The code is built on EDSR (PyTorch) and tested on Ubuntu 16.04 environment (Python3.6, PyTorch_0.4.1, CUDA8.0, cuDNN5.1) with Tesla V100/1080Ti GPUs.

Dependencies

Get started

Training dataset:

We use the DIV2K dataset to train our models. You can download it from here

Benechmarks:

You can evaluate our models with widely-used benchmark datasets:

Set5 - Bevilacqua et al. BMVC 2012,

Set14 - Zeyde et al. LNCS 2010,

B100 - Martin et al. ICCV 2001,

Urban100 - Huang et al. CVPR 2015.

Models

All the models(X2, X3, X4) can be downloaded from GoogleDrive.

Quicktest with benchmark

You can test our super-resolution algorithm with benchmarks.

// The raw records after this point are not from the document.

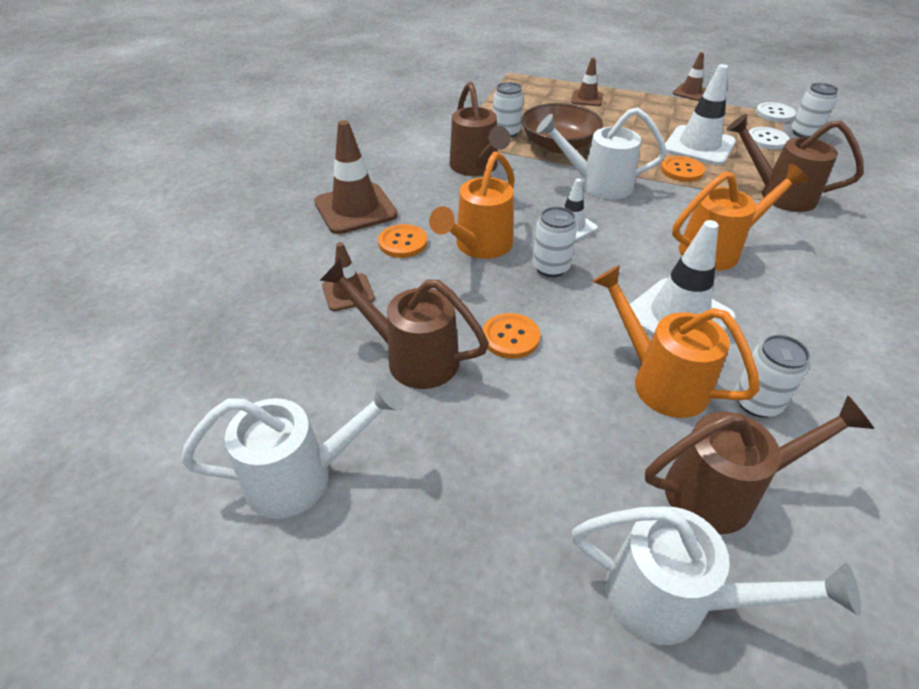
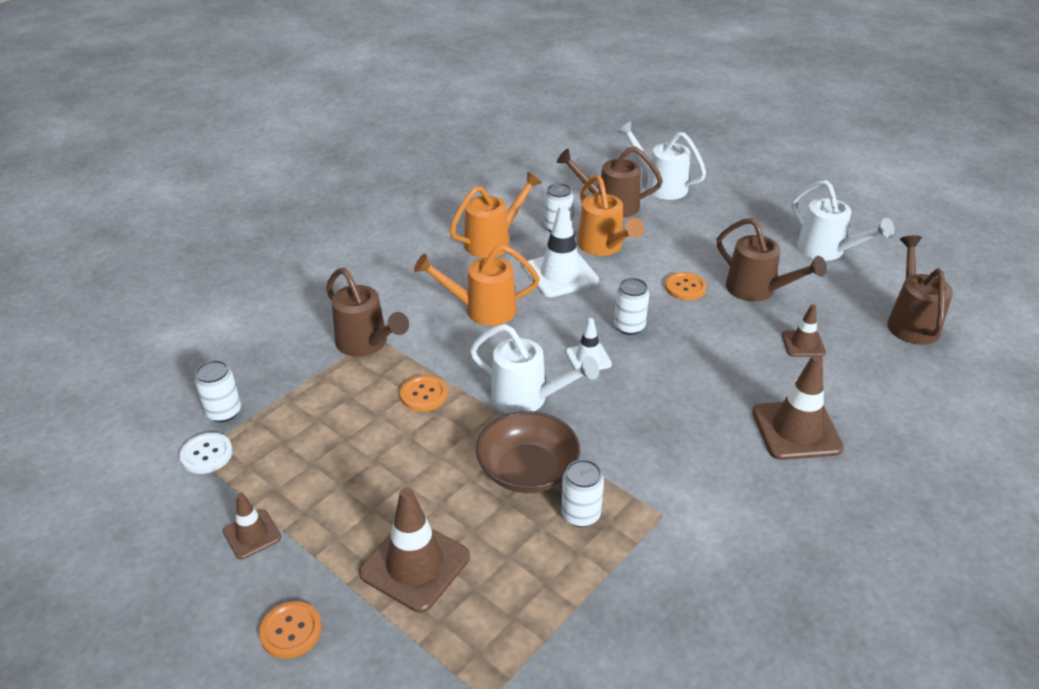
camera: 160 degrees left, 5 degrees down
white watering can [181,379,404,519] -> white watering can turned 135 degrees counterclockwise [791,180,895,261]
orange button [378,224,427,258] -> orange button moved to [259,601,322,659]
orange watering can [429,152,515,259] -> orange watering can moved to [449,172,542,258]
brown watering can [449,82,511,176] -> brown watering can moved to [887,235,953,345]
brown traffic cone [571,58,603,106] -> brown traffic cone [359,487,470,613], size x1.78
white traffic cone [665,64,736,165] -> none
white button [748,127,790,150] -> none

Please organize the testset in testset folder like this:

|--testset  
    |--Set5  
        |--LR
            |--X2
                |--babyx2.png  
                     :   
                     : 
            |--X3
            |--X4
        |--HR
            |--baby.png  
                 :   
                 : 

Then, run the following commands:

cd code
python main.py --dir_data ../testset --data_test Set5 --model physics_sr --pre_train ../models/X2/model_best.pt --scale 2 --save physics_sr_x2 --save_results --test_only

And generated results can be found in ./experiment/physics_sr_x2/results/

How to train

If you have downloaded the trainset, please make sure that the trainset has been organized as follows:

|--DIV2K
    |--train  
        |--DIV2K_train_LR_bicubic
            |--X2
                |--0001x2.png  
                     :   
                     : 
            |--X3
            |--X4
        |--DIV2K_train_HR
            |--0001.png  
                 :   
                 : 

The command for training is as follow:

cd code
python main.py --dir_data <your root> --data_test DIV2K --model physics_sr --scale 2 --save physics_sr_x2 --save_results

The trained model can be found in ./experiment/physics_sr_x2/model

Citation

If our work is useful in your research or publication, please cite our work:


@inproceedings{pan2020physics_sr,
    title={Image Formation Model Guided Deep Image Super-Resolution},
    author={Jinshan Pan, Yang Liu, Deqing Sun, Jimmy Ren, Ming-Ming Cheng, Jian Yang, and Jinhui Tang},
    booktitle={AAAI},
    year={2020}
}

Acknowledgements

This code is built on EDSR(PyTorch). We thank the authors for sharing their codes of EDSR.